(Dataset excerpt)
—————

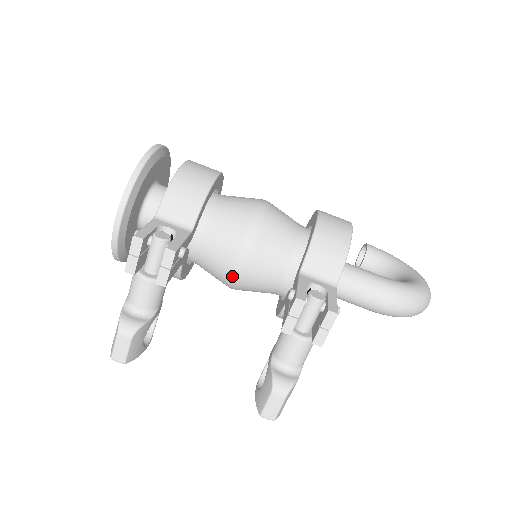
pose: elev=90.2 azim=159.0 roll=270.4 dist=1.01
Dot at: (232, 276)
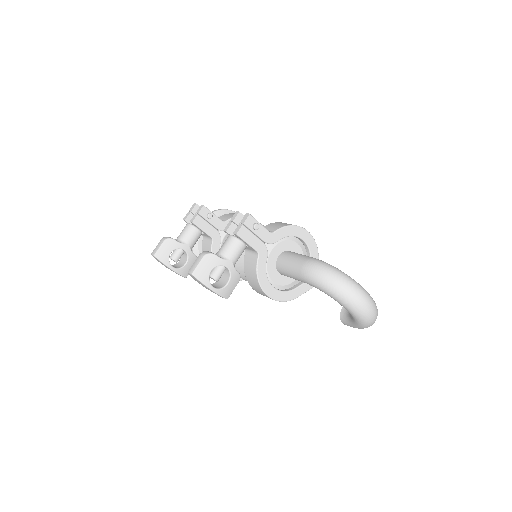
Dot at: occluded
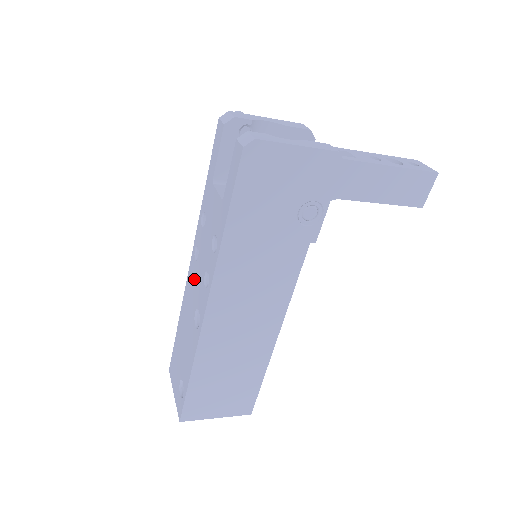
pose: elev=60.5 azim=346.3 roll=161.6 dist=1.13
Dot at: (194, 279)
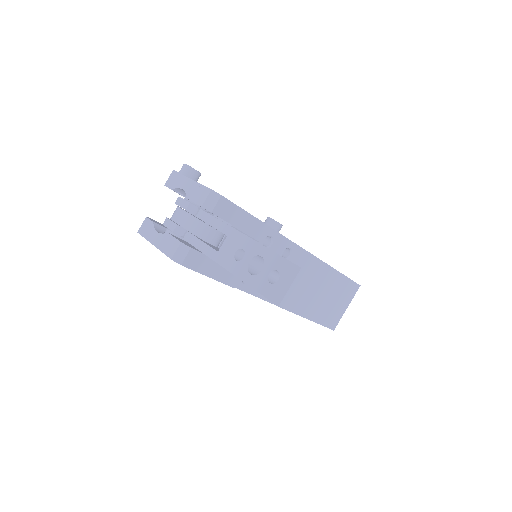
Dot at: occluded
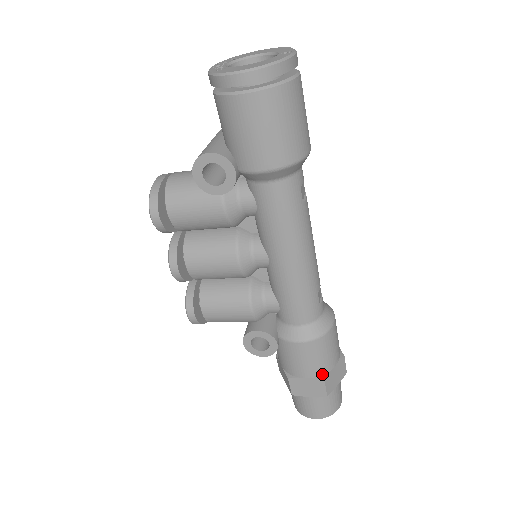
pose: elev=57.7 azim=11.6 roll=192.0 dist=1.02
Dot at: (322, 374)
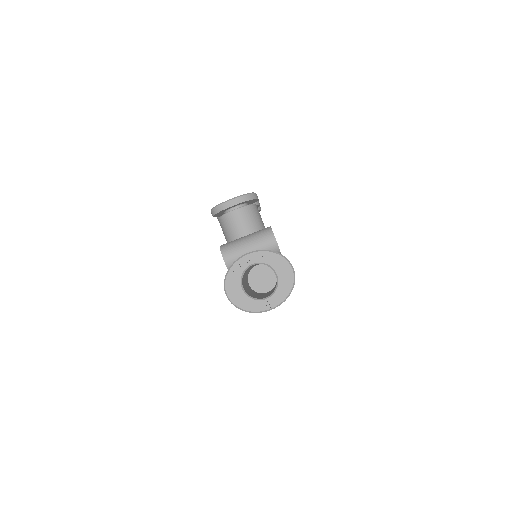
Dot at: occluded
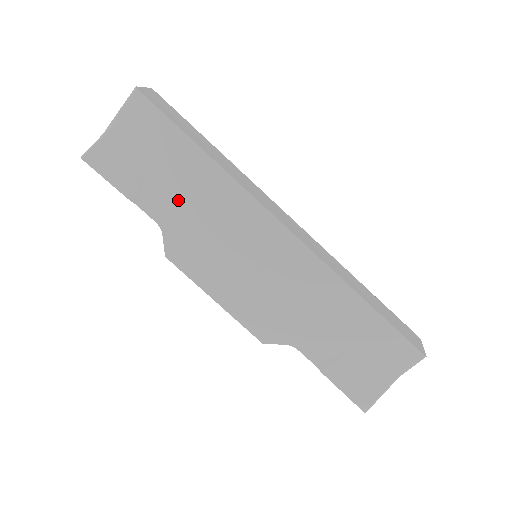
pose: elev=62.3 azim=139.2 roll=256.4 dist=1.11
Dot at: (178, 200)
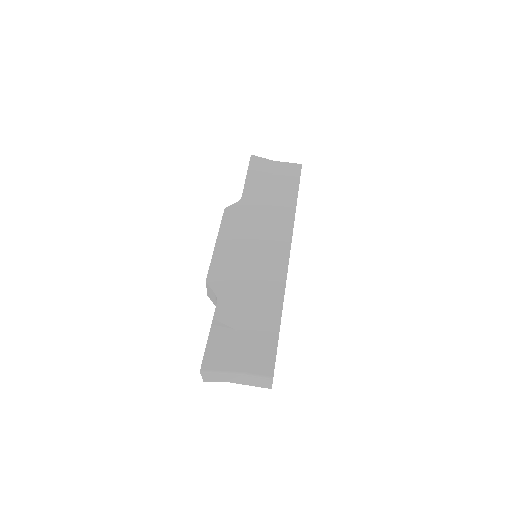
Dot at: (263, 200)
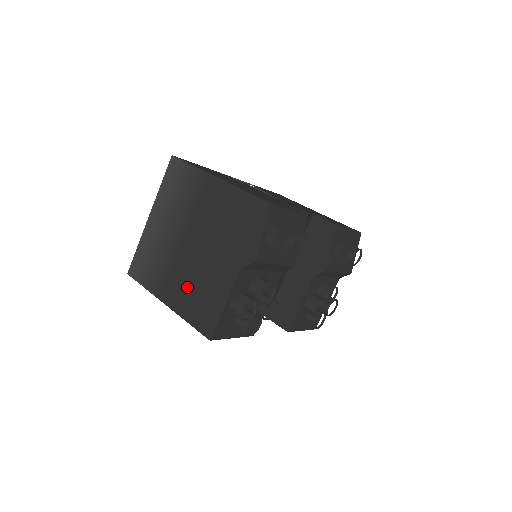
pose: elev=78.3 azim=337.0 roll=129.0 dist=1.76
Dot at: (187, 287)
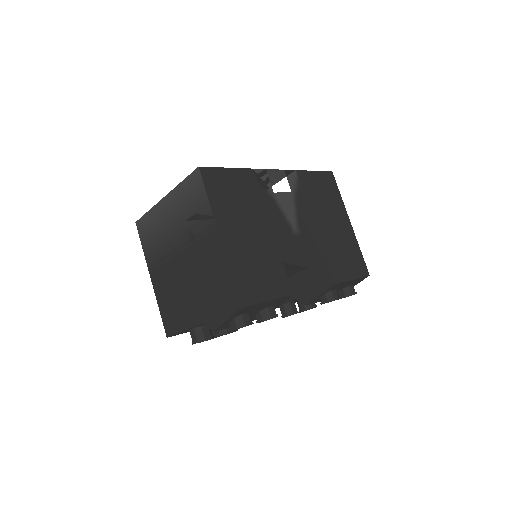
Dot at: (167, 287)
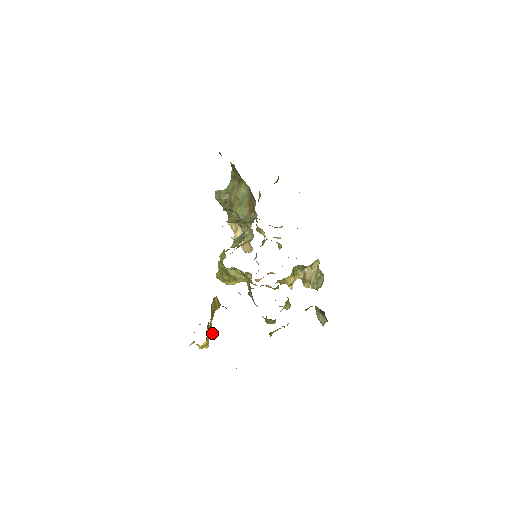
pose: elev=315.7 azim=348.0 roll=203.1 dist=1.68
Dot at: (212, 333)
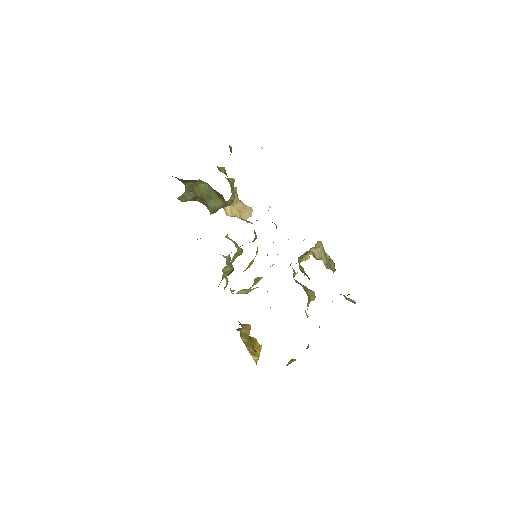
Dot at: (257, 355)
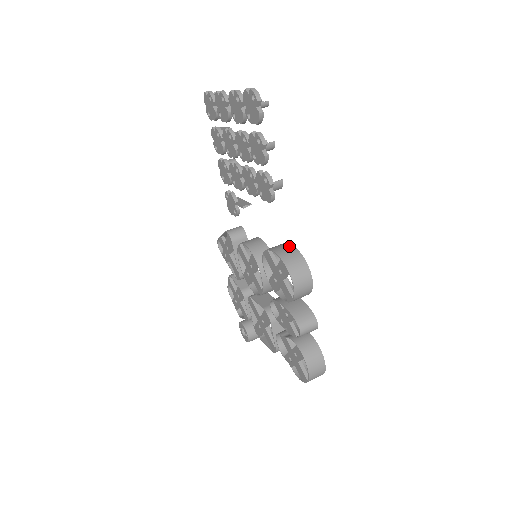
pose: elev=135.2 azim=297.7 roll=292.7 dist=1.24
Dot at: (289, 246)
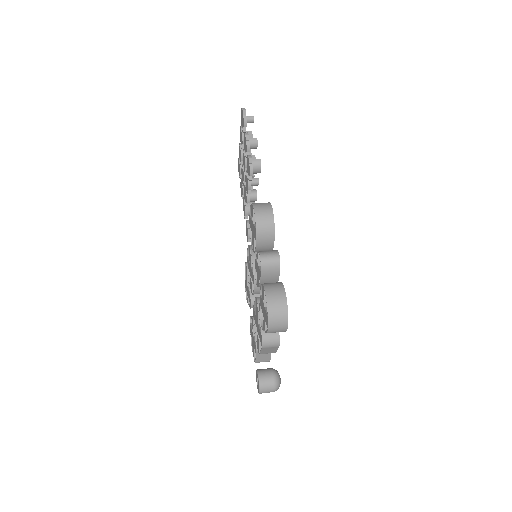
Dot at: occluded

—————

Directive
Copy all of the items above word for word, and leave the pictures out of your copy.

Response to the task
pose: elev=90.2 azim=159.0 roll=270.4 dist=1.01
Dot at: (232, 276)
Dot at: occluded
pose: elev=60.5 azim=346.3 roll=161.6 dist=1.13
Dot at: (194, 279)
Dot at: occluded
pose: elev=57.7 azim=11.6 roll=192.0 dist=1.02
Dot at: (322, 374)
Dot at: occluded
pose: elev=62.3 azim=139.2 roll=256.4 dist=1.11
Dot at: (178, 200)
Dot at: (263, 200)
pose: elev=78.3 azim=337.0 roll=129.0 dist=1.76
Dot at: (187, 287)
Dot at: (167, 287)
pose: elev=315.7 azim=348.0 roll=203.1 dist=1.68
Dot at: (212, 333)
Dot at: (257, 355)
pose: elev=135.2 azim=297.7 roll=292.7 dist=1.24
Dot at: (289, 246)
Dot at: occluded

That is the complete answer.